In a follow-up answer, you asked about the relative performance of these two alternatives:

z1 = dict(x.items() + y.items())
z2 = dict(x, **y)

On my machine, at least (a fairly ordinary x86_64 running Python 2.5.2), alternative z2 is not only shorter and simpler but also significantly faster. You can verify this for yourself using the timeit module that comes with Python.

Example 1: identical dictionaries mapping 20 consecutive integers to themselves:

% python -m timeit -s 'x=y=dict((i,i) for i in range(20))' 'z1=dict(x.items() + y.items())'
100000 loops, best of 3: 5.67 usec per loop
% python -m timeit -s 'x=y=dict((i,i) for i in range(20))' 'z2=dict(x, **y)' 
100000 loops, best of 3: 1.53 usec per loop

z2 wins by a factor of 3.5 or so. Different dictionaries seem to yield quite different results, but z2 always seems to come out ahead. (If you get inconsistent results for the same test, try passing in -r with a number larger than the default 3.)

Example 2: non-overlapping dictionaries mapping 252 short strings to integers and vice versa:

% python -m timeit -s 'from htmlentitydefs import codepoint2name as x, name2codepoint as y' 'z1=dict(x.items() + y.items())'
1000 loops, best of 3: 260 usec per loop
% python -m timeit -s 'from htmlentitydefs import codepoint2name as x, name2codepoint as y' 'z2=dict(x, **y)'               
10000 loops, best of 3: 26.9 usec per loop

z2 wins by about a factor of 10. That's a pretty big win in my book!

DATA UNDER STUDY |

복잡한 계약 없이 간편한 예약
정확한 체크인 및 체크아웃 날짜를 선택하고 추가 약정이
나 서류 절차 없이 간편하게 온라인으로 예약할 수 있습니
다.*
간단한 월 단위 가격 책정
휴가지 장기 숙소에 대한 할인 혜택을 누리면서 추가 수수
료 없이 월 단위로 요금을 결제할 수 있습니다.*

CHECK YOUR UNDERSTANDING |
1: According to the Python benchmark answer, which Python version was running on the machine used for the timings?
2: Could you give every line of the records as a JSON list of strings, one string per line and with blank lines left out?
The Python benchmark answer and the records have no connection to each other.

ACTIVITY ANSWERS |
1: Python 2.5.2.

2:
[
  "복잡한 계약 없이 간편한 예약",
  "정확한 체크인 및 체크아웃 날짜를 선택하고 추가 약정이",
  "나 서류 절차 없이 간편하게 온라인으로 예약할 수 있습니",
  "다.*",
  "간단한 월 단위 가격 책정",
  "휴가지 장기 숙소에 대한 할인 혜택을 누리면서 추가 수수",
  "료 없이 월 단위로 요금을 결제할 수 있습니다.*"
]